Dernek pansiyonerlerinden Yako Levi; derneğin kendisi ve orada barınan diğer pansiyonerler için ne anlam ifade ettiğine değindi.
İYD Başkanı Hayim Küçük, geçen sene oluşturulan Eş Pansiyoner Projesine katılan gönüllülere teşekkürlerini iletti.
Projenin öncüsü olan İYD geçmiş dönem Başkanı Moiz Aziz gecenin anlam ve önemine ilişkin yaptığını konuşmada; hayırseverlerin yaptıkları katkıların yaşlılar için önemini anlattı. Yaşlıların da eskiden genç olduklarını ve gençlerin de ilerde yaşlanacakları konusunun altını önemle çizdi.

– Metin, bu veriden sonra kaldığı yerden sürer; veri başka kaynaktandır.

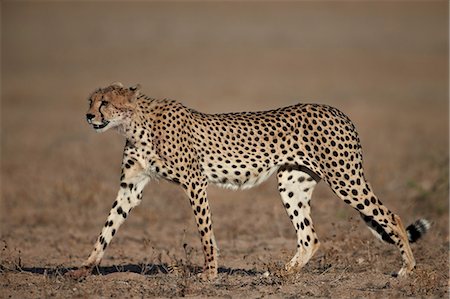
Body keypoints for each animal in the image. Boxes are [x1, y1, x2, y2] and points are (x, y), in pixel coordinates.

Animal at [73, 82, 428, 282]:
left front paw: (210, 273)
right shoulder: (131, 188)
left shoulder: (195, 182)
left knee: (392, 215)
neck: (134, 123)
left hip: (345, 178)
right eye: (89, 101)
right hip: (291, 183)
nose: (89, 116)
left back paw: (407, 269)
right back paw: (280, 274)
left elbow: (205, 234)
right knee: (309, 237)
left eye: (104, 102)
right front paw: (84, 269)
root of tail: (338, 111)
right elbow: (107, 229)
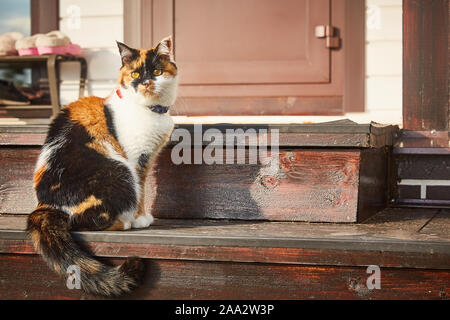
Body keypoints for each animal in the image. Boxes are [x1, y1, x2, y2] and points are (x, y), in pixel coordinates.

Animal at [25, 36, 178, 296]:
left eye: (157, 72)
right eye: (135, 74)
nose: (146, 83)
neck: (150, 111)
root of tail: (46, 206)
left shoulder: (147, 159)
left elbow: (145, 189)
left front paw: (143, 215)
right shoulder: (135, 158)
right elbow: (141, 192)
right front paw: (139, 218)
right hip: (118, 172)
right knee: (84, 221)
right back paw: (125, 222)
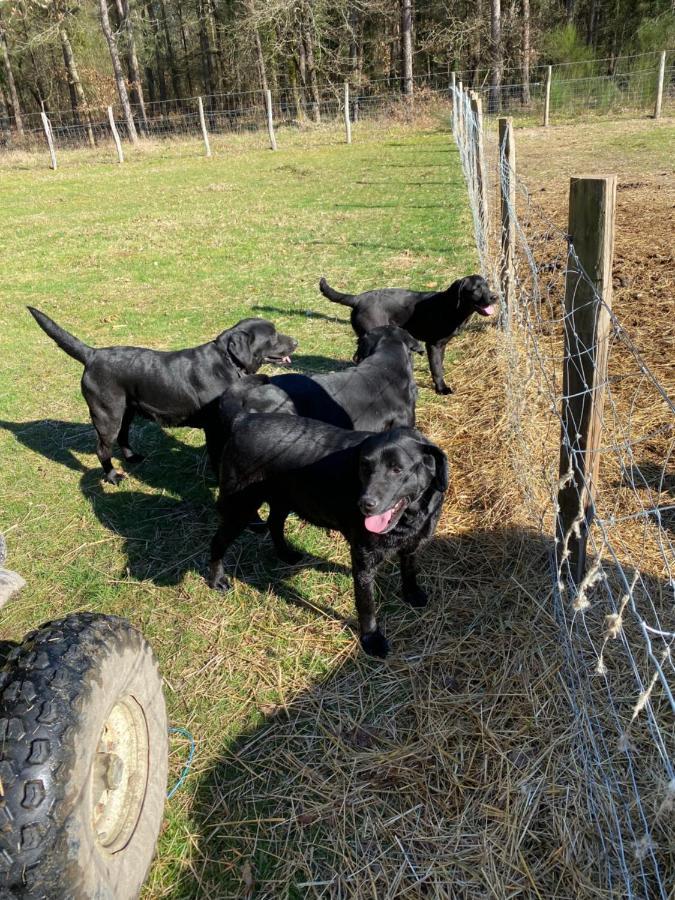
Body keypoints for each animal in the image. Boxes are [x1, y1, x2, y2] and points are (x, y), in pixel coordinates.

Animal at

Gönüllülerin bu davranışının kalıcı bir şekilde onurlandırılması düşünüldüğünden her yardımseverin adının yazılı olduğu plakalar, Yahudiliğin simgesi olan Menoranın kollarına asıldı. Her yardımsever ve eşi teker teker sahneye çıkarak menoranın kendileri için ayrılmış kollarına, isimlerinin yazılı olduğu plakaları taktılar.
Menoranın neden seçildiğini ise Moiz Aziz yaptığı konuşmada şu şekilde anlattı: "Menoranın en önemli sembolik anlamı "Daimi Işık"ı simgelemesidir. Yeri, göğü yarattıktan sonra Tanrı, ilk olarak ışık olsun diyerek ışığın tüm evrende oluşmasını buyurmuştur. Bu ışık aynı zamanda ruhlarımızın aydınlığını da simgelemektedir. Yardımseverlerin pansiyonerlerimize verdiği güven, ümit ve moral gücü ile onlara sağlanan daimi ışık, Menoranın bu anlamıyla örtüşüyor. Ayrıca Menora figürünün badem ağacına benzemesinin de bir anlamı bulunmaktadır. Badem ağacı ilkbaharda daha yapraklarının yeşermesini beklemeden tüm dalları o saf ve zarif çiçeklerle bezemektedir. Bu da dinimizde saflığın, sevginin ve kutsallığın simgesini oluşturmaktadır. Yardımseverler içlerindeki o saf insan sevgisiyle yaşlılarımızın kalplerinde kutsal birer yer açtılar. Menoranın yedi kolu hakimiyeti, temel iyilikleri, tahammülü, haşmeti, güzellikleri, yargıyı, sevgiyi, simgeleyerek Tanrının bize sunduğu yedi ilahi gücü temsil etmektedir. Bu yedi Tanrısal erdemin Menoranın her kolunda oluşması, her kola yardımseverlerin isimlerinin konulmasının doğruluğunu gösterir." Menoranın bu törendeki yerini böyle açıklayan Moiz Aziz ile Hayim Küçük, Eş Sponsorluk Projesine destek verenleri, Menoranın kollarına isimlerini yerleştirmek üzere sahneye davet ettiler. Kendilerine bu gecenin ve bu projenin birer anısı olarak sembolik birer hediye verdiler. İsimlerin Menoraya yerleştirilmesinin ardından, Menoranın kollarında bulunan mumlar yakıldı.
Bu tören sonrası Musevi Cemaati Başkanı Silvyo Ovadya kürsüye çıktı. Moiz Azizin yenilikçi kişiliğinden ve projeyi ne kadar başarılı bulduğundan söz eden Ovadya, diğer derneklerin de bu türden yararlı projelere imza atmalarının cemaatimiz için faydalı olacağını sözlerine ekledi.
Tören sonrası herkesin birleştiği ortak bir kanı vardı; "Yaşlılar nasıl ki bir zamanlar gençti, biz gençler de zaman gelecek, yaşlanacağız. Bu gerçeği göz ardı etmeden yaşamalıyız."